[Items listed in a dataset]
____

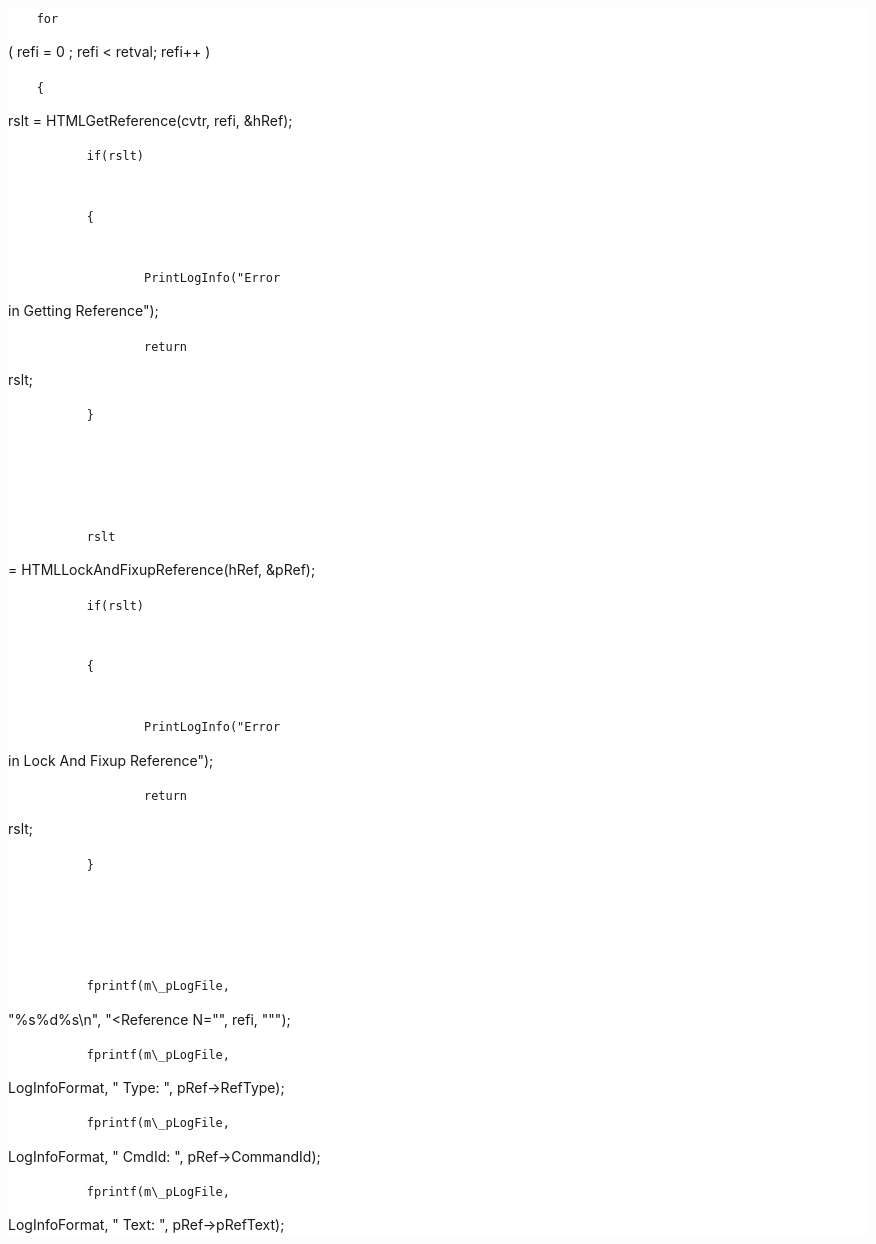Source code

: 
        for
( refi = 0 ; refi < retval; refi++ )


        {


       
rslt = HTMLGetReference(cvtr, refi, &hRef);


               if(rslt)


               {


                       PrintLogInfo("Error
in Getting Reference");


                       return
rslt;


               }


               


               rslt
= HTMLLockAndFixupReference(hRef, &pRef);


               if(rslt)


               {


                       PrintLogInfo("Error
in Lock And Fixup Reference");


                       return
rslt;


               }


               


               fprintf(m\_pLogFile,
"%s%d%s\n", "<Reference N=\"", refi,
"\"");


               fprintf(m\_pLogFile,
LogInfoFormat, "  Type:     ", pRef->RefType);


               fprintf(m\_pLogFile,
LogInfoFormat, "  CmdId:    ", pRef->CommandId);


               fprintf(m\_pLogFile,
LogInfoFormat, "  Text:     ", pRef->pRefText);
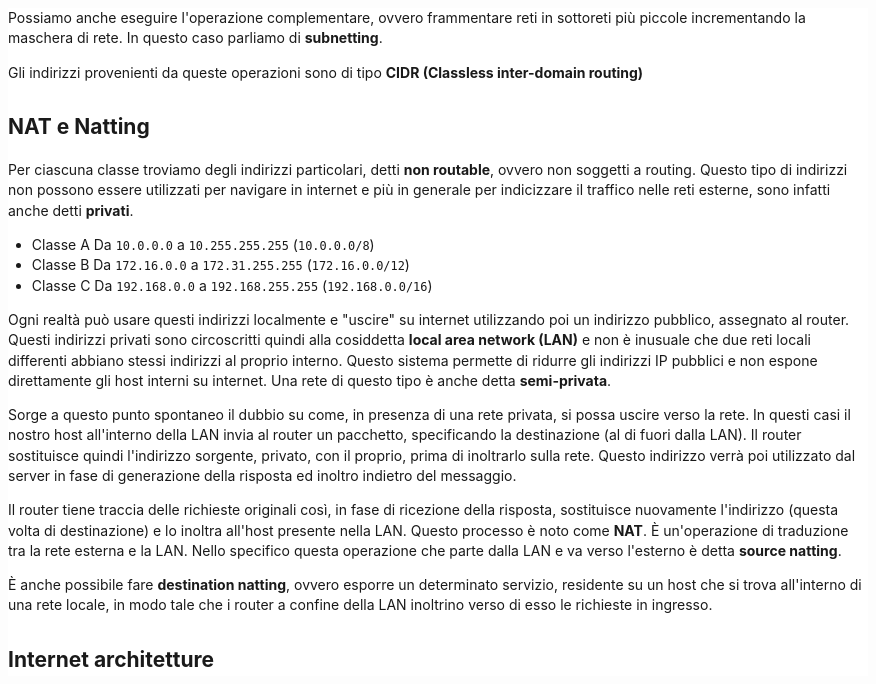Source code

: Possiamo anche eseguire l'operazione complementare, ovvero frammentare reti in sottoreti più piccole incrementando la maschera di rete. In questo caso parliamo di **subnetting**.

Gli indirizzi provenienti da queste operazioni sono di tipo **CIDR (Classless inter-domain routing)**

## NAT e Natting

Per ciascuna classe troviamo degli indirizzi particolari, detti **non routable**, ovvero non soggetti a routing. Questo tipo di indirizzi non possono essere utilizzati per navigare in internet e più in generale per indicizzare il traffico nelle reti esterne, sono infatti anche detti **privati**.

- Classe A
  Da `10.0.0.0` a `10.255.255.255` (`10.0.0.0/8`)
- Classe B
  Da `172.16.0.0` a `172.31.255.255` (`172.16.0.0/12`)
- Classe C
  Da `192.168.0.0` a `192.168.255.255` (`192.168.0.0/16`)

Ogni realtà può usare questi indirizzi localmente e "uscire" su internet utilizzando poi un indirizzo pubblico, assegnato al router. Questi indirizzi privati sono circoscritti quindi alla cosiddetta **local area network (LAN)** e non è inusuale che due reti locali differenti abbiano stessi indirizzi al proprio interno. Questo sistema permette di ridurre gli indirizzi IP pubblici e non espone direttamente gli host interni su internet. Una rete di questo tipo è anche detta **semi-privata**.

Sorge a questo punto spontaneo il dubbio su come, in presenza di una rete privata, si possa uscire verso la rete.
In questi casi il nostro host all'interno della LAN invia al router un pacchetto, specificando la destinazione (al di fuori dalla LAN). Il router sostituisce quindi l'indirizzo sorgente, privato, con il proprio, prima di inoltrarlo sulla rete. Questo indirizzo verrà poi utilizzato dal server in fase di generazione della risposta ed inoltro indietro del messaggio.

Il router tiene traccia delle richieste originali così, in fase di ricezione della risposta, sostituisce nuovamente l'indirizzo (questa volta di destinazione) e lo inoltra all'host presente nella LAN. Questo processo è noto come **NAT**. È un'operazione di traduzione tra la rete esterna e la LAN. Nello specifico questa operazione che parte dalla LAN e va verso l'esterno è detta **source natting**.

È anche possibile fare **destination natting**, ovvero esporre un determinato servizio, residente su un host che si trova all'interno di una rete locale, in modo tale che i router a confine della LAN inoltrino verso di esso le richieste in ingresso.

## Internet architetture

____

▶ To do
Excluding pictures, print all lines above exactly.

▶ Answer
Source code

: 
        for
( refi = 0 ; refi < retval; refi++ )


        {


       
rslt = HTMLGetReference(cvtr, refi, &hRef);


               if(rslt)


               {


                       PrintLogInfo("Error
in Getting Reference");


                       return
rslt;


               }


               


               rslt
= HTMLLockAndFixupReference(hRef, &pRef);


               if(rslt)


               {


                       PrintLogInfo("Error
in Lock And Fixup Reference");


                       return
rslt;


               }


               


               fprintf(m\_pLogFile,
"%s%d%s\n", "<Reference N=\"", refi,
"\"");


               fprintf(m\_pLogFile,
LogInfoFormat, "  Type:     ", pRef->RefType);


               fprintf(m\_pLogFile,
LogInfoFormat, "  CmdId:    ", pRef->CommandId);


               fprintf(m\_pLogFile,
LogInfoFormat, "  Text:     ", pRef->pRefText);
Source code

: Possiamo anche eseguire l'operazione complementare, ovvero frammentare reti in sottoreti più piccole incrementando la maschera di rete. In questo caso parliamo di **subnetting**.

Gli indirizzi provenienti da queste operazioni sono di tipo **CIDR (Classless inter-domain routing)**

## NAT e Natting

Per ciascuna classe troviamo degli indirizzi particolari, detti **non routable**, ovvero non soggetti a routing. Questo tipo di indirizzi non possono essere utilizzati per navigare in internet e più in generale per indicizzare il traffico nelle reti esterne, sono infatti anche detti **privati**.

- Classe A
  Da `10.0.0.0` a `10.255.255.255` (`10.0.0.0/8`)
- Classe B
  Da `172.16.0.0` a `172.31.255.255` (`172.16.0.0/12`)
- Classe C
  Da `192.168.0.0` a `192.168.255.255` (`192.168.0.0/16`)

Ogni realtà può usare questi indirizzi localmente e "uscire" su internet utilizzando poi un indirizzo pubblico, assegnato al router. Questi indirizzi privati sono circoscritti quindi alla cosiddetta **local area network (LAN)** e non è inusuale che due reti locali differenti abbiano stessi indirizzi al proprio interno. Questo sistema permette di ridurre gli indirizzi IP pubblici e non espone direttamente gli host interni su internet. Una rete di questo tipo è anche detta **semi-privata**.

Sorge a questo punto spontaneo il dubbio su come, in presenza di una rete privata, si possa uscire verso la rete.
In questi casi il nostro host all'interno della LAN invia al router un pacchetto, specificando la destinazione (al di fuori dalla LAN). Il router sostituisce quindi l'indirizzo sorgente, privato, con il proprio, prima di inoltrarlo sulla rete. Questo indirizzo verrà poi utilizzato dal server in fase di generazione della risposta ed inoltro indietro del messaggio.

Il router tiene traccia delle richieste originali così, in fase di ricezione della risposta, sostituisce nuovamente l'indirizzo (questa volta di destinazione) e lo inoltra all'host presente nella LAN. Questo processo è noto come **NAT**. È un'operazione di traduzione tra la rete esterna e la LAN. Nello specifico questa operazione che parte dalla LAN e va verso l'esterno è detta **source natting**.

È anche possibile fare **destination natting**, ovvero esporre un determinato servizio, residente su un host che si trova all'interno di una rete locale, in modo tale che i router a confine della LAN inoltrino verso di esso le richieste in ingresso.

## Internet architetture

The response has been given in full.